A section beginning Credendum est, with its pejorative reference to the Jews, was deleted in the 1570 missal, which also replaced praecedet suos (his own) with praecedet vos (you), and added "Amen" and "Alleluia" to the end.

==Text==

| Latin | English (literal) | English (The English Hymnal) | English (ICEL) |
|---|---|---|---|
| Victimæ paschali laudes immolent Christiani. | Let Christians offer sacrificial praises to the passover victim. | Christians, to the Paschal Victim Offer your thankful praises! | Christians, to the Paschal Victim offer sacrifice and praise. |
| Agnus redemit oves: Christus innocens Patri reconciliavit peccatores. | The lamb has redeemed the sheep: The Innocent Christ has reconciled the sinners to the Father. | A Lamb the sheep redeemeth: Christ, who only is sinless, Reconcileth sinners to the Father; | The sheep are ransomed by the Lamb; and Christ, the undefiled, hath sinners to his Father reconciled. |
| Mors et vita duello conflixere mirando: dux vitæ mortuus, regnat vivus. | Death and life contended in a spectacular battle: the dead leader of life reigns alive. | Death and life have contended In that combat stupendous: The Prince of Life, who died, reigns immortal. | Death with life contended: combat strangely ended! Life's own Champion, slain, yet lives to reign. |
| Dic nobis Maria, quid vidisti in via? | Tell us, Mary, what did you see on the way? | Speak Mary, declaring What thou sawest wayfaring: | Tell us, Mary: say what thou didst see upon the way. |
| Sepulcrum Christi viventis, et gloriam vidi resurgentis | "I saw the tomb of the living Christ and the glory of his rising, | "The Tomb of Christ, who is living.
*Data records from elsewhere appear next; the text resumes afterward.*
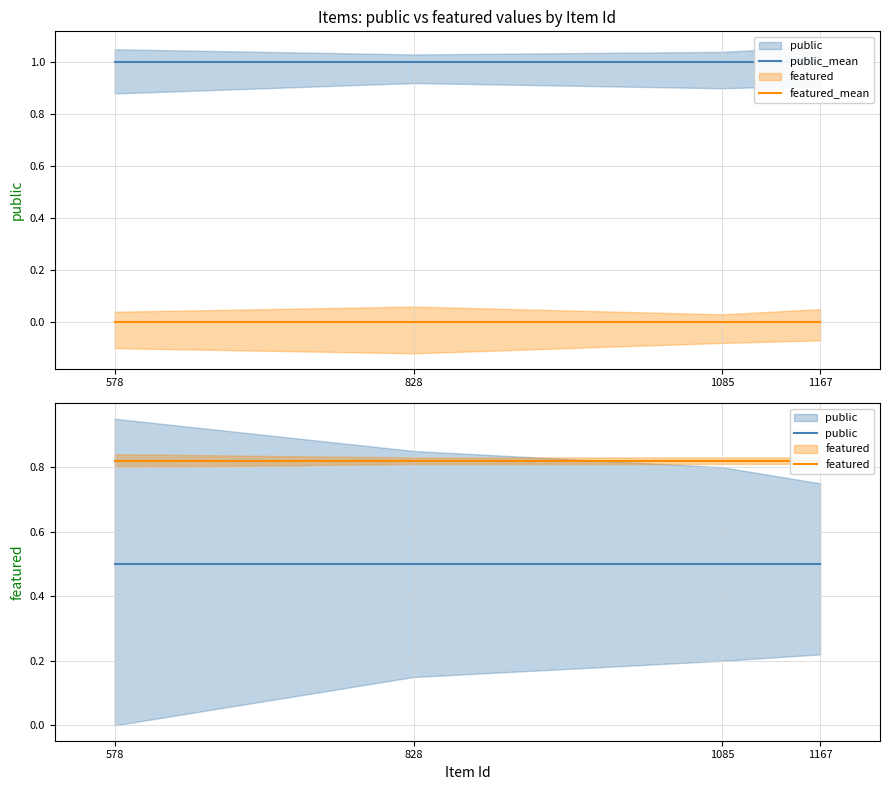

True or false: public_mean and public intersect in this chart.

False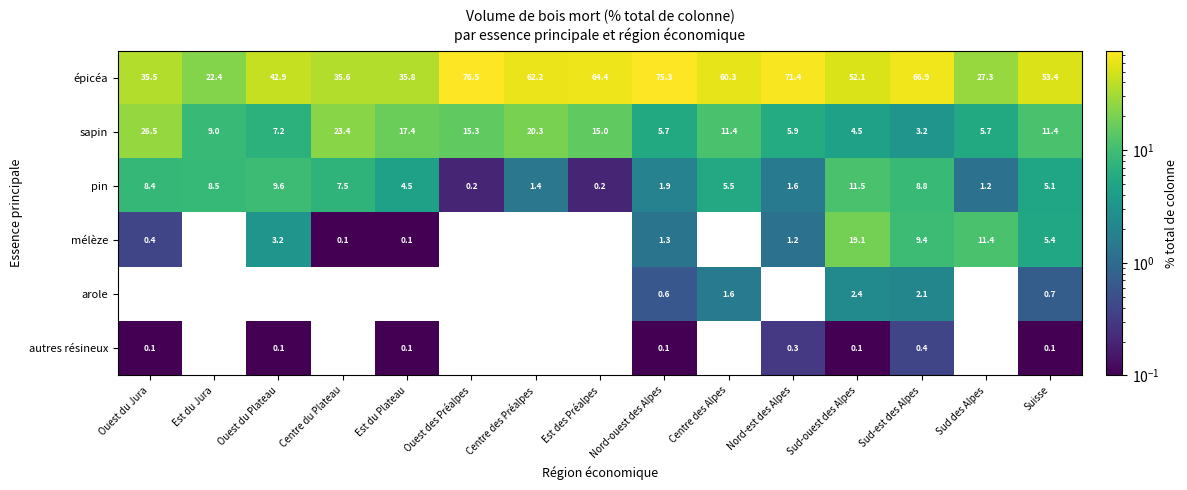

Which has a higher value, Suisse or Centre des Alpes?

Centre des Alpes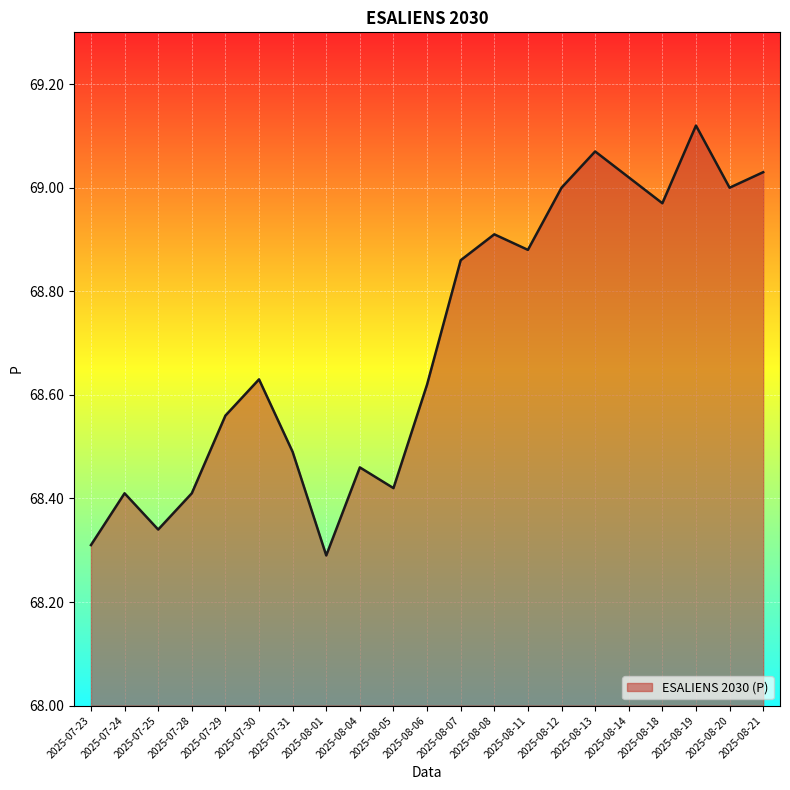

What is the sum of the values at 2025-08-07 and 2025-08-05?

137.3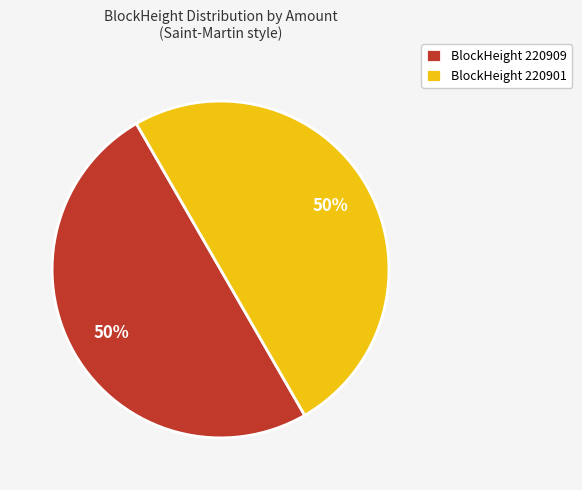

The BlockHeight 220909 slice represents 36% of the pie. True or false?

False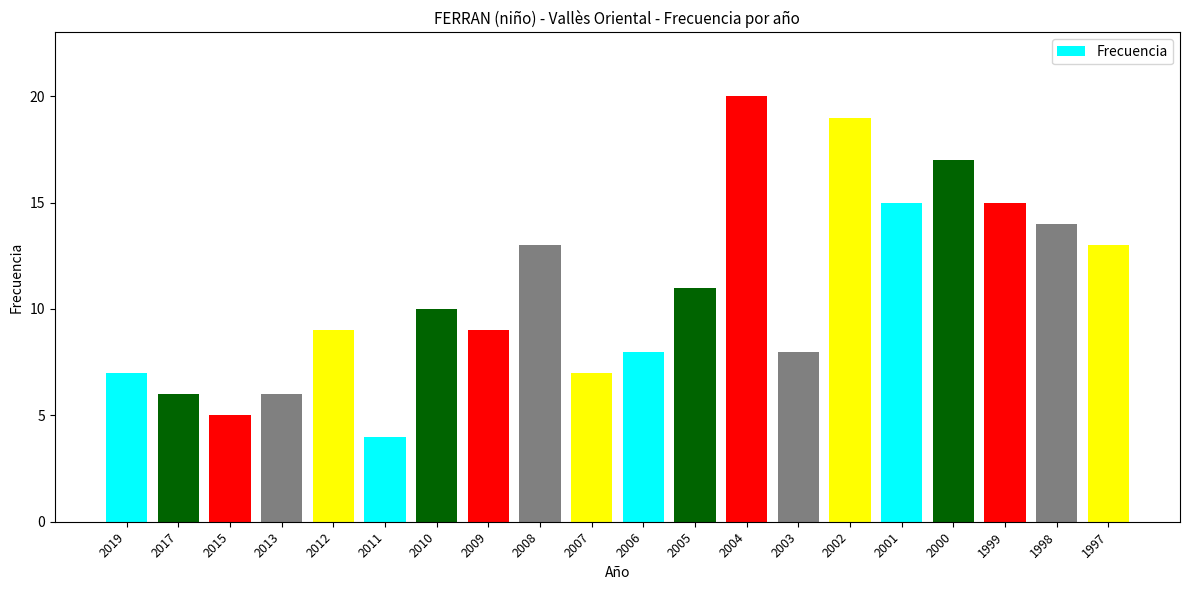

Between 1997 and 2019, which is larger?

1997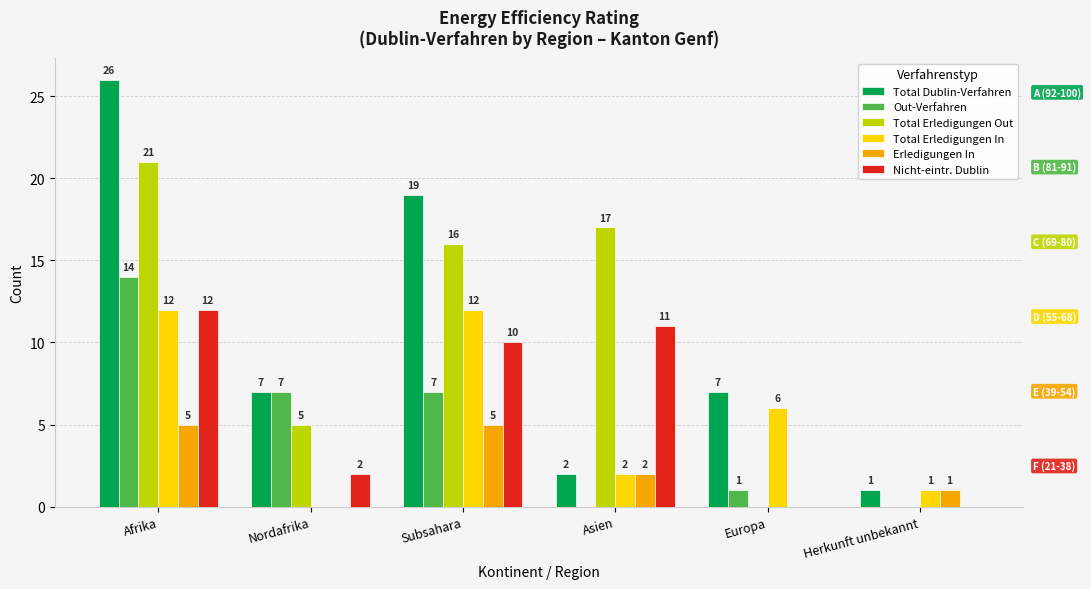

Are the bars horizontal?

No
The glory of Jesu’s Resurrection; | "The tomb the Living did enclose; I saw Christ's glory as He rose! |
| Angelicos testes, sudarium, et vestes. | The angelic witnesses, the shroud, and the clothes. | Bright angels attesting, The shroud and napkin resting. | The angels there attesting; shroud with grave-clothes resting. |
| Surrexit Christus spes mea: præcedet suos [vos] in Galilæam. | Christ my hope is arisen; he will go before his own [you] into Galilee." | Yea, Christ my hope is arisen: To Galilee he goes before you." | Christ, my hope, has risen: He goes before you into Galilee." |
| [Credendum est magis soli Mariæ veraci Quam Judæorum Turbæ fallaci.] | [More to be believed is truthful Mary by herself than the deceitful crowd of the Jews.] | Happy they who hear the witness, Mary's word believing Above the tales of Jewry deceiving. |  |
| Scimus Christum surrexisse a mortuis vere: tu nobis, victor Rex, miserere. [Amen.] [Alleluia.] | We know Christ is truly risen from the dead! On us, you conqueror, King, have mercy! Amen. [Alleluia.] | Christ indeed from death is risen, our new life obtaining. Have mercy, victor King, ever reigning! | That Christ is truly risen from the dead we know. Victorious King, Thy mercy show! Amen. Alleluia. |

===Jane E. Leeson's translation===
This metric paraphrase is commonly sung to various tunes, including Victimae Paschali, St George's Windsor, or, with alleluias, to Easter Hymn or Llanfair.

Christ the Lord is risen today;
Christians, haste your vows to pay;
Offer ye your praises meet
At the Paschal Victim's feet.
For the sheep the Lamb hath bled,
Sinless in the sinner's stead;
"Christ is risen," today we cry;
Now He lives no more to die.

Christ, the victim undefiled,
Man to God hath reconciled;
Whilst in strange and awful strife
Met together Death and Life:
Christians, on this happy day
Haste with joy your vows to pay;
"Christ is risen," today we cry;
Now He lives no more to die.

Say, O wondering Mary, say,
what thou sawest on thy way.
'I beheld, where Christ had lain,
empty tomb and angels twain,
I beheld the glory bright
of the rising Lord of light;
Christ my hope is risen again;
now he lives, and lives to reign.'

Christ, who once for sinners bled,
Now the first born from the dead,
Throned in endless might and power,
Lives and reigns forevermore.
Hail, eternal Hope on high!
Hail, Thou King of victory!
Hail, Thou Prince of life adored!
Help and save us, gracious Lord.

== Musical settings ==
The French composer Jehan Revert composed a setting for four-part choir and organ.